Did the restaurant's silence constitute an acceptance?
A magazine publisher mailed an unsolicited subscription offer to a consumer with whom it had never dealt before. The mailing stated, in bold print, 'If we do not hear from you within ten days, we will treat your silence as acceptance and begin billing you.' The consumer glanced at the mailing, had no interest in subscribing, threw it away, and did nothing further. The publisher began sending issues and demanded payment, pointing to the language in its own offer.
Did the consumer's silence constitute an acceptance?

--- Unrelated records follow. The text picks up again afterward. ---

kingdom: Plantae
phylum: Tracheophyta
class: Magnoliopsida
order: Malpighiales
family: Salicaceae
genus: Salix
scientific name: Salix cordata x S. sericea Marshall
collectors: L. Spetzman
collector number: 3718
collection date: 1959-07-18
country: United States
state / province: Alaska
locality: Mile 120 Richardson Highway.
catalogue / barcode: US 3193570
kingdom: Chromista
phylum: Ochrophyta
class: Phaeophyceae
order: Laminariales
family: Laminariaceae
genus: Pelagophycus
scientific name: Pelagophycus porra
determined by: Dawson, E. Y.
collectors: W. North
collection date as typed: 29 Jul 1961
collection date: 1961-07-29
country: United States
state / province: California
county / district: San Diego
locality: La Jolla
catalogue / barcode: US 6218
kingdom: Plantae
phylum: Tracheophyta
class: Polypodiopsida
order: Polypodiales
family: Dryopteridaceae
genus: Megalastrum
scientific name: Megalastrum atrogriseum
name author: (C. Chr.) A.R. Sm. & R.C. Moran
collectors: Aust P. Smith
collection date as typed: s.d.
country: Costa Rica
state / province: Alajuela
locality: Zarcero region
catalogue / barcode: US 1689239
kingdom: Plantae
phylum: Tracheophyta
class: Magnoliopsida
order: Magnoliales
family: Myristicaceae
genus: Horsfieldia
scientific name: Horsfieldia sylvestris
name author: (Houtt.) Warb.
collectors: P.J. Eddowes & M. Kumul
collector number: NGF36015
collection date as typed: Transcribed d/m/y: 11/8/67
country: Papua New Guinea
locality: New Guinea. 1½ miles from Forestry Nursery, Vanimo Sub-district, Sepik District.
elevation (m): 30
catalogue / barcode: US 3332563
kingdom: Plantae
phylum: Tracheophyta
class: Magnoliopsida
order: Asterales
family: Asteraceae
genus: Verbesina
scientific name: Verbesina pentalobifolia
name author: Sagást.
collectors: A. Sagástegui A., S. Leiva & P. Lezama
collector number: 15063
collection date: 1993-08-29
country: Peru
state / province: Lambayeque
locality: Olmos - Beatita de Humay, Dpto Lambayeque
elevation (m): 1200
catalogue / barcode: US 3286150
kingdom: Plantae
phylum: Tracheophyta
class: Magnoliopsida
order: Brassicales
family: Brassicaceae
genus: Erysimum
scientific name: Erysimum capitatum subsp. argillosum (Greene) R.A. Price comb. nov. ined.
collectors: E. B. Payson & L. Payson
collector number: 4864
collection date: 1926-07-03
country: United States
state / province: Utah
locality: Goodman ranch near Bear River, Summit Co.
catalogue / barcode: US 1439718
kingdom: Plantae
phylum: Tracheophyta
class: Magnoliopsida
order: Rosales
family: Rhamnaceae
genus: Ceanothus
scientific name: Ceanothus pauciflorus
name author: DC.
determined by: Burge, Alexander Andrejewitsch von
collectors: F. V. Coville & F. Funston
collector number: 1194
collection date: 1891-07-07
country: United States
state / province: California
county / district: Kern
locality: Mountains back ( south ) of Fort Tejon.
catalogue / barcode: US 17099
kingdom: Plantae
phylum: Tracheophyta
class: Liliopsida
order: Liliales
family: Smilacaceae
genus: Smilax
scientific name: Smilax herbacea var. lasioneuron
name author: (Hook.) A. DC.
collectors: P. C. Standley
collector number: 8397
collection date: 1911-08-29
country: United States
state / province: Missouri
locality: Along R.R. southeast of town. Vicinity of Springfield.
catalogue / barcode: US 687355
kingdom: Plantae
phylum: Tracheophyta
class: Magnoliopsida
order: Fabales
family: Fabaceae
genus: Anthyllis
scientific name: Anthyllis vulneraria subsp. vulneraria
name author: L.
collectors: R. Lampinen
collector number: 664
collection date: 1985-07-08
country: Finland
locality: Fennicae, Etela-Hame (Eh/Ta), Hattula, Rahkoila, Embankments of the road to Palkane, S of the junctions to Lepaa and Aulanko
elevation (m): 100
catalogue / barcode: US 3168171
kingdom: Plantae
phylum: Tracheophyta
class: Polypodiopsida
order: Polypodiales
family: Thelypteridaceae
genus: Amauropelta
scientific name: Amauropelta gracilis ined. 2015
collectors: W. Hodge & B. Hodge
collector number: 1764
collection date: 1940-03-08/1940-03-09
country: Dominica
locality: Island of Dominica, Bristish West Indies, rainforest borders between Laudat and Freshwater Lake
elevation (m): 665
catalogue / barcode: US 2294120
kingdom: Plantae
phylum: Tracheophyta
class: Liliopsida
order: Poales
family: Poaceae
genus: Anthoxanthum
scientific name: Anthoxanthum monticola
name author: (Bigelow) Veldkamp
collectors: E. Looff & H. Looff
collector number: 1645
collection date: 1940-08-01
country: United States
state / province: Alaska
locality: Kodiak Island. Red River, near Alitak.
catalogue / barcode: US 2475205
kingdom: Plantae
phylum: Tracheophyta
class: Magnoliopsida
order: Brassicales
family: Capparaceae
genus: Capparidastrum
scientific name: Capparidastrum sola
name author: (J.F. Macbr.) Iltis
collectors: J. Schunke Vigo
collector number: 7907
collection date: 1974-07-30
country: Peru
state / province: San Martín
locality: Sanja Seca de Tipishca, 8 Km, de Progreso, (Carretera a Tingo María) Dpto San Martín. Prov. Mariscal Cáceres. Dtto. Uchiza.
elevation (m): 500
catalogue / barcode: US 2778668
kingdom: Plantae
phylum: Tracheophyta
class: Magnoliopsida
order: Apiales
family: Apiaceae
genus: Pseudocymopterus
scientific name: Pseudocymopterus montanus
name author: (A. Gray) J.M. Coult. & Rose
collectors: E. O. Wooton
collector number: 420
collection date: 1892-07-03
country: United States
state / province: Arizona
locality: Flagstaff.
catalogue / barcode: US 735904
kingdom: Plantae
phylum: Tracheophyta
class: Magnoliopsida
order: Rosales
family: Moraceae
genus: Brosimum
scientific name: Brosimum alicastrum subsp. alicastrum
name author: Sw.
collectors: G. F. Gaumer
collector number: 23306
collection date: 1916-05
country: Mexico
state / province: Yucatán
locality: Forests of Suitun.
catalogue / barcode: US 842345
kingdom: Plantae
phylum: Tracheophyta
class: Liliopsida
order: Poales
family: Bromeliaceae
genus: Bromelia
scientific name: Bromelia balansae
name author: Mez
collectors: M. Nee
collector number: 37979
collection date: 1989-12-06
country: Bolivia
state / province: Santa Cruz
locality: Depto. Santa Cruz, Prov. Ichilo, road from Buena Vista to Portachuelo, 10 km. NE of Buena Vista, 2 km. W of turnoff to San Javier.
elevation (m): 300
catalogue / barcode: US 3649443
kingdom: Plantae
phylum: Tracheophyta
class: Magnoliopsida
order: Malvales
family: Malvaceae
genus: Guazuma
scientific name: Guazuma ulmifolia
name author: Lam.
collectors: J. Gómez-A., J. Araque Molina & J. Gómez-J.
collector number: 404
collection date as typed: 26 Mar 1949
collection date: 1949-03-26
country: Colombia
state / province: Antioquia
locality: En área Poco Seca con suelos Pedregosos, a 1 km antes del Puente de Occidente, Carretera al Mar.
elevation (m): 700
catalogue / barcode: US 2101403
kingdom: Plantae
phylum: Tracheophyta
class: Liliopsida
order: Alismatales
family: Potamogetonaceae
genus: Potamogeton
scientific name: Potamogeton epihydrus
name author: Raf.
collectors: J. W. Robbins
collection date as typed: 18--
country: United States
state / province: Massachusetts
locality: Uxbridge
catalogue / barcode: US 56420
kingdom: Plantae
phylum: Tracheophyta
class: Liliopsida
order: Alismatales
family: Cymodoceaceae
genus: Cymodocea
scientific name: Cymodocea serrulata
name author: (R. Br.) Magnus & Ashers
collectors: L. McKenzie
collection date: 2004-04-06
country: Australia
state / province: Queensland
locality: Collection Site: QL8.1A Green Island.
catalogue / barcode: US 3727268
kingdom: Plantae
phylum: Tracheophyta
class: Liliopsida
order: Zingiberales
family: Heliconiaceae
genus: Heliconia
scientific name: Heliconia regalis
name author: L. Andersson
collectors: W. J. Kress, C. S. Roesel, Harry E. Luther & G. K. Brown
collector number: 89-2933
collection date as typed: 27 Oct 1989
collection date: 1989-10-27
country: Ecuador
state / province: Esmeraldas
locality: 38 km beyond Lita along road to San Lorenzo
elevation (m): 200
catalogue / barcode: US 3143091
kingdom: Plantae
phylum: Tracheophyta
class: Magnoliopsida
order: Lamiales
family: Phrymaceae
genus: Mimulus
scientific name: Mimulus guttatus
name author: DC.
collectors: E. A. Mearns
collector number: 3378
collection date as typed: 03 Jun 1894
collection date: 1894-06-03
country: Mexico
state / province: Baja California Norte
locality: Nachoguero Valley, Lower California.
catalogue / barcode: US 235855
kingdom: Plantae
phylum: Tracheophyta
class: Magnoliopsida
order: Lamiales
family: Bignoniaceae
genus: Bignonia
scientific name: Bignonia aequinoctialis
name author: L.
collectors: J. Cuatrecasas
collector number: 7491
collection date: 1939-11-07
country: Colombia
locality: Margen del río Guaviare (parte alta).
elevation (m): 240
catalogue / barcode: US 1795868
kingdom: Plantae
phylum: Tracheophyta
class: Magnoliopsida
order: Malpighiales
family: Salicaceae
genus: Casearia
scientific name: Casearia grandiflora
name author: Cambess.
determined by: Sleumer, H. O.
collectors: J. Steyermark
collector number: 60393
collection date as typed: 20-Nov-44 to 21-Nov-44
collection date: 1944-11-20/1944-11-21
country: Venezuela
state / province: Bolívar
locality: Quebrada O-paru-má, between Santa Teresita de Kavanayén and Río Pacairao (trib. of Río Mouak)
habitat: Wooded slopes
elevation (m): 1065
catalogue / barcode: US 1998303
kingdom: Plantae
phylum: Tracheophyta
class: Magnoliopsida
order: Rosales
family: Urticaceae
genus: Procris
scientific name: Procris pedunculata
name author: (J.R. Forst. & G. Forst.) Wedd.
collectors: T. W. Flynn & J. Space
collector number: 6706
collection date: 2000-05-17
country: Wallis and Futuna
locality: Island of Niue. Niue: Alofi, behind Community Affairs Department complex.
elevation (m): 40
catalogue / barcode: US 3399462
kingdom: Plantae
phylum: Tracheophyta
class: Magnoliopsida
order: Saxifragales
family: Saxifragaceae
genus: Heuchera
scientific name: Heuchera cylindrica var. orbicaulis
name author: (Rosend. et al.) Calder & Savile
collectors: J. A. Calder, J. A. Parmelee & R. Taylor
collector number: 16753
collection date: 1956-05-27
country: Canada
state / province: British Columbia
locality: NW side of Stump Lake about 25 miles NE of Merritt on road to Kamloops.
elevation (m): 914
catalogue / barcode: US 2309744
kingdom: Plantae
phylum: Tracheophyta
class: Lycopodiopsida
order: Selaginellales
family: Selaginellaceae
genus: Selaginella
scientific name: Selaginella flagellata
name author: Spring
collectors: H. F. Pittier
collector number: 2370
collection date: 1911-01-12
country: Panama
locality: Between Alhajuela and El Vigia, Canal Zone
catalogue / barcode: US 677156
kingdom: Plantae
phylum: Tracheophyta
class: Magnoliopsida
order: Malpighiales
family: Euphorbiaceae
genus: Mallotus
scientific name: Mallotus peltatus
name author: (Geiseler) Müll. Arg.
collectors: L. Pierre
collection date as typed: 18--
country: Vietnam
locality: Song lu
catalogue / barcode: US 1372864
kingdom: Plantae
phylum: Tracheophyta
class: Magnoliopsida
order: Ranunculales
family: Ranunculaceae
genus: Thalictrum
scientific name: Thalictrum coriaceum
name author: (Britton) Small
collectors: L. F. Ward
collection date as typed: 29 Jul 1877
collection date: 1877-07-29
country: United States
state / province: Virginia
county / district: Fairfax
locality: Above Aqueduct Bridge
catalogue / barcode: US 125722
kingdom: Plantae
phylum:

A property owner offered to sell a parcel to a developer on stated terms and asked for a clear answer. The developer privately decided it wanted the parcel, but in its only reply to the owner it wrote, 'Interesting proposal, we will need to think this over and get back to you.' The developer never sent any further word. Later, when the owner sold the parcel to someone else, the developer claimed a contract had formed because it had inwardly resolved to accept.
Is the developer's reply likely to be treated as an acceptance?
A homeowner emailed a contractor, 'I would like you to do some remodeling work on my house at a fair price sometime next year; let me know.' The contractor emailed back, 'Sounds great, I accept, count me in.' Nothing in the exchange identified what work would be done, what the price would be, or when performance would occur. When the contractor never appeared, the homeowner sued, claiming the contractor's enthusiastic reply formed a binding contract.
Did the contractor's reply create an enforceable contract?
A wholesaler and a hardware store had a long-running supply relationship in which the wholesaler periodically wrote to offer a new lot of goods, and the store's established practice, known to both, was to stay silent when it wanted the lot and to write back only to decline. The wholesaler offered a new lot on its usual terms; the store, intending to take it, said nothing, exactly as their practice required. The wholesaler shipped, and the store then claimed that silence can never form a contract.
Did the store's silence constitute an acceptance?